━━━━━ Document passage

The Mental Health Programs of Regional and National Significance give local communities the opportunity to improve mental health services by implementing proven, evidence-based practices for adults and children with serious emotional disorders. These programs grant state and local mental health authorities access to information about the most promising methods for improving programs so that they can act accordingly. Current areas of importance include state child welfare systems, the criminal justice system, children who are victims or witnesses of violence, services for persons with co-occurring mental illnesses and additional disorders, and school violence and suicide prevention. In FY 2006, this program was funded at $410.9 million, a $22.2 million reduction from FY 2005.

Early Intervention

According to preliminary estimates by the Adoption and Foster Care Analysis Reporting System (AFCARS), 38% of children entering foster care in FY 2005 were age 4 or younger; 15% were less than 1 year old. Furthermore, infants and toddlers remain in foster care twice as long as older children, on average. 8 These most vulnerable, extremely young children in foster care are at heightened risk for mental health problems, and need appropriate and timely evaluation, knowledgeable and responsible caregiving, and specialized intervention to improve their opportunity for healthy development. CWLA asks Congress to provide more funding for key programs targeting the social and emotional development of infants and toddlers at heightened risk for poor outcomes, including those in the child welfare system. Such programs include Head Start (see "Head Start" section), the federal IDEA "Part C" program, which gives states financial assistance to offer services for infants and toddlers with developmental delays, and Foundations for Learning Act grants, which provide funding for early childhood programs that promote the healthy emotional and social development of young children before they enter school.

Lifespan Respite Care Act

Just before the end of the 109th Congress, legislators approved passage of the Lifespan Respite Care Act, authorizing $289 million over five years for states to train volunteers and provide other services to an estimated 50 million families-including foster families-caring for adults or children with special needs at home. If fully funded, this legislation will give foster families a coordinated system of accessible, community-based respite options.

━━━━━━━━━━
━━━━━ Data provided

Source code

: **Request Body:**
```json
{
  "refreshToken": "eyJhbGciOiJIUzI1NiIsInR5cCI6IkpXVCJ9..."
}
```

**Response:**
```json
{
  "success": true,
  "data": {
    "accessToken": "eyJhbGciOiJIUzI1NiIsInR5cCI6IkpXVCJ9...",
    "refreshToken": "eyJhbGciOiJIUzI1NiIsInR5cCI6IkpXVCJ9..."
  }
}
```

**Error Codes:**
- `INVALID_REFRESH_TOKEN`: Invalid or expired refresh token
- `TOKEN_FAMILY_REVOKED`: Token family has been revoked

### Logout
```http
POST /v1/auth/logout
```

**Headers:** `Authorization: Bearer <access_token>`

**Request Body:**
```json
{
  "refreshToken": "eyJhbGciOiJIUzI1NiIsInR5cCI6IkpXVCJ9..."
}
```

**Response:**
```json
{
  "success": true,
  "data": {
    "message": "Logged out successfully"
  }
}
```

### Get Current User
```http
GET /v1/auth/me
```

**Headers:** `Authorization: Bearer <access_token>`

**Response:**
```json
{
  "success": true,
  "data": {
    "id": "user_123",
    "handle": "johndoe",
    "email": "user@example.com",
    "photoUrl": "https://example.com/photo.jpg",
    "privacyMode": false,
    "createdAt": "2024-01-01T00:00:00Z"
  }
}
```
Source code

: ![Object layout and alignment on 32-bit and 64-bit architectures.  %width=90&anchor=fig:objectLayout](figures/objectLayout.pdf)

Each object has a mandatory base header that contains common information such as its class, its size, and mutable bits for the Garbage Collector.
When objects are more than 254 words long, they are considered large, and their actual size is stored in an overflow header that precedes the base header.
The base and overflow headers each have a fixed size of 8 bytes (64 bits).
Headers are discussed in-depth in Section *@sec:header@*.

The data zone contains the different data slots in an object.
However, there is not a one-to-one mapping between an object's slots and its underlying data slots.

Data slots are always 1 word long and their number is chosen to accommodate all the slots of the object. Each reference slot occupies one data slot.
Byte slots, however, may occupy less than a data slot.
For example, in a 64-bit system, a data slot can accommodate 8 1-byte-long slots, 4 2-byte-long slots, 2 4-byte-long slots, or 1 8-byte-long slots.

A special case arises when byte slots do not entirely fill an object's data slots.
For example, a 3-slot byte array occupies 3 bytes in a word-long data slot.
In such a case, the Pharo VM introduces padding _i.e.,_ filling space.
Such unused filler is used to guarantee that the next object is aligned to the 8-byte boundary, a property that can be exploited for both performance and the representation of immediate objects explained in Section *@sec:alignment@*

━━━━━━━━━━

▸ What is required
Answer these questions from the child welfare funding text:
(a) At what amount was the Mental Health Programs of Regional and National Significance funded in FY 2006?
(b) According to preliminary AFCARS estimates, what percentage of children entering foster care in FY 2005 were less than 1 year old?
(c) How much money does the Lifespan Respite Care Act authorize, and over what period?

▸ Result of this exercise
(a) $410.9 million
(b) 15%
(c) $289 million over five years